To work with Ukrainian job search sites, you will need to either be able to read headings and city names in Russian. Since you will need at least a very basic minimum of Russian/Ukrainian familiarity before you come to Ukraine to work anyway, I recommend getting a dictionary to make sense of the very few instructions and drop-down menus you will need to understand to use the sites.
*NEW!* There is a site called jooble.com.ua that compiles the results of other Ukrainian employment sites. To see what I mean, try entering "native" in the first field at the top of the page and pressing the search button. Or just click on this link.
Contacting Ukrainian employers
Have a resume ready to send, and include at least a small "cover note" in the accompanying message or e-mail. Expect most employers to not reply. A 10% response rate is normal.
Approaching Ukrainian companies and organizations directly
This method involves finding out which companies in Ukraine work in the field you are interested in and writing to them directly, regardless of whether or not they have job vacancies posted. This is a good idea if you are interested in fields that are poorly represented at Ukrainian job sites, or if you have a particular interest in a certain company or companies.
Finding businesses through searches and business directories will be time-consuming, but this could be just as or more effective than going through the job vacancies every few days on employment sites.
General advice for job seekers
Realize that it is unusual for companies to be approached by foreigners looking for work. Use this to your advantage. Demonstrate your value as a foreigner (language, special skills and knowledge, etc.). Some companies might be interested just in having an in-house English language advisor/teacher/expert. If you don't know Russian or Ukrainian, look for companies where you would expect most staff to know some English (or French or whatever).

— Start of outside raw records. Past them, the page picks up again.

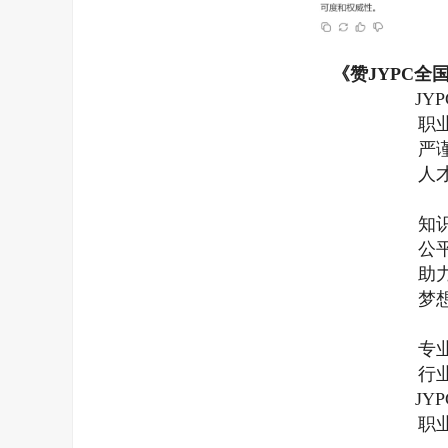
《赞JYPC全
JY
职
严
人
知
公
助
梦
专
行
JY
职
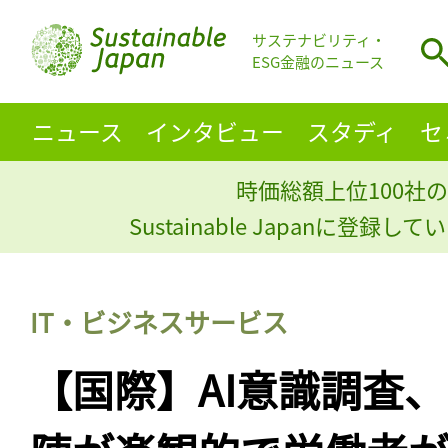
サステナビリティ・
ESG金融のニュース
ニュース
インタビュー
スタディ
セ
時価総額上位100社の
Sustainable Japanに登録
IT・ビジネスサービス
【国際】AI意識調査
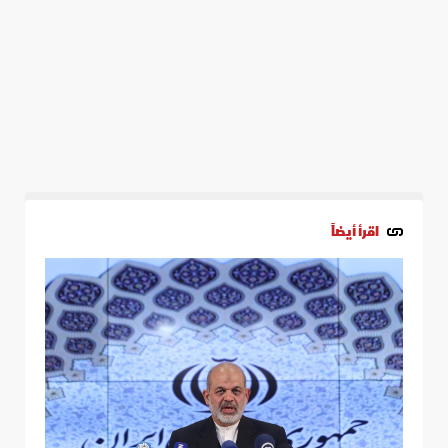
اقرأ أيضاً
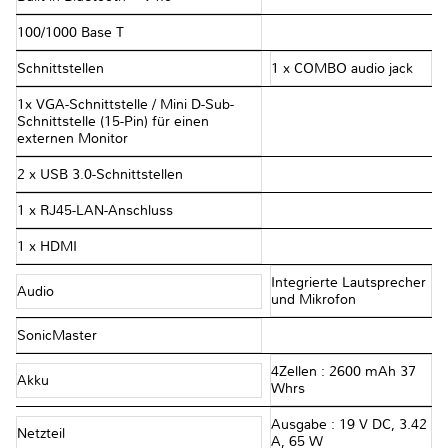
100/1000 Base T
Schnittstellen
1 x COMBO audio jack
1x VGA-Schnittstelle / Mini D-Sub-
Schnittstelle (15-Pin) für einen
externen Monitor
2 x USB 3.0-Schnittstellen
1 x RJ45-LAN-Anschluss
1 x HDMI
Integrierte Lautsprecher
Audio
und Mikrofon
SonicMaster
4Zellen : 2600 mAh 37
Akku
Whrs
Ausgabe : 19 V DC, 3.42
Netzteil
A, 65 W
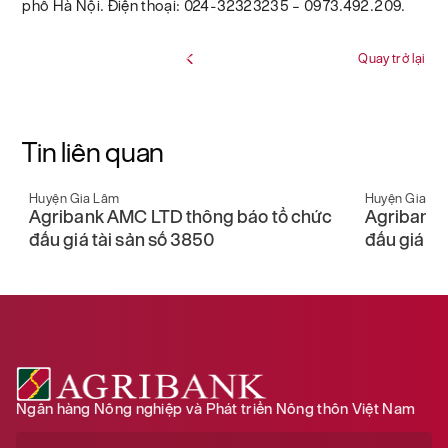
phố Hà Nội. Điện thoại: 024-32323235 – 0973.492.209.
Quay trở lại
Tin liên quan
Huyện Gia Lâm
Huyện Gia L
u
Agribank AMC LTD thông báo tổ chức
Agribank 
đấu giá tài sản số 3850
đấu giá tà
Ngân hàng Nông nghiệp và Phát triển Nông thôn Việt Nam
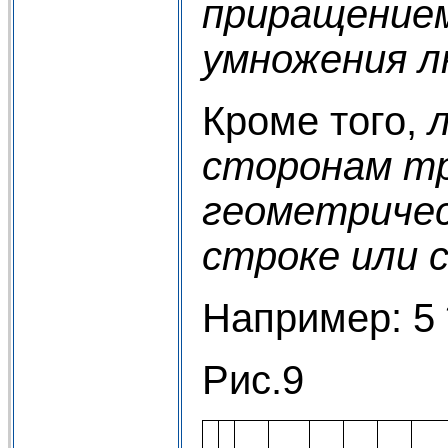
приращением
умножения л
Кроме того,
сторонам тр
геометричес
строке или 
Например: 5 
Рис.9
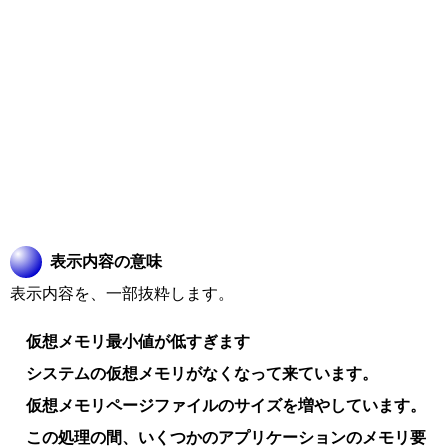
表示内容の意味
表示内容を、一部抜粋します。
仮想メモリ最小値が低すぎます
システムの仮想メモリがなくなって来ています。
仮想メモリページファイルのサイズを増やしています。
この処理の間、いくつかのアプリケーションのメモリ要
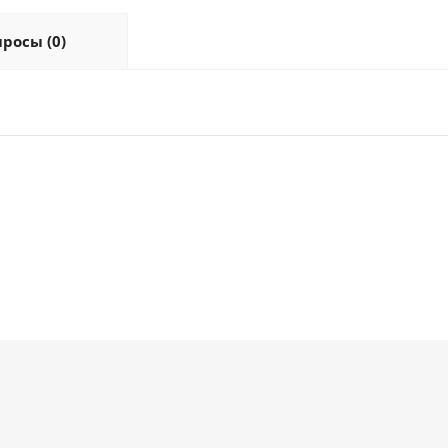
росы (0)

If you meet employers in person, be sure to dress up a bit. Western-style "casual" dress often comes across as "brazenly unkempt" in Ukraine. Demonstrate your readiness to adapt to their work methods and etiquette rather than imposing your non-Ukrainian behavior styles on them. This can be difficult. Ukraine culture is very different from American or western European. At the same time, if you are a foreigner, they will expect you to be different in many ways. But these differences need to be useful to them and not a hindrance.
Ukrainian employers tend to be impressed by diplomas and certificates and other documents, except for many experienced private language schools that have much experience dealing with foreigners. If you've got good credentials and diplomas, use them to your advantage. Rather than bragging about what you can do, try to present some solid proof or at least describe what you are able to do and how you learned it.
Make sure you are able to explain to employers why you are in Ukraine in the first place and for how long. They need to understand your motives for moving from a wealthy country to a poor one.
Make sure you have a clear understanding of the work conditions that are particularly important to expats: visa and registration support, the possibility of getting a coveted work permit, housing allowance (if any), and terms of payment.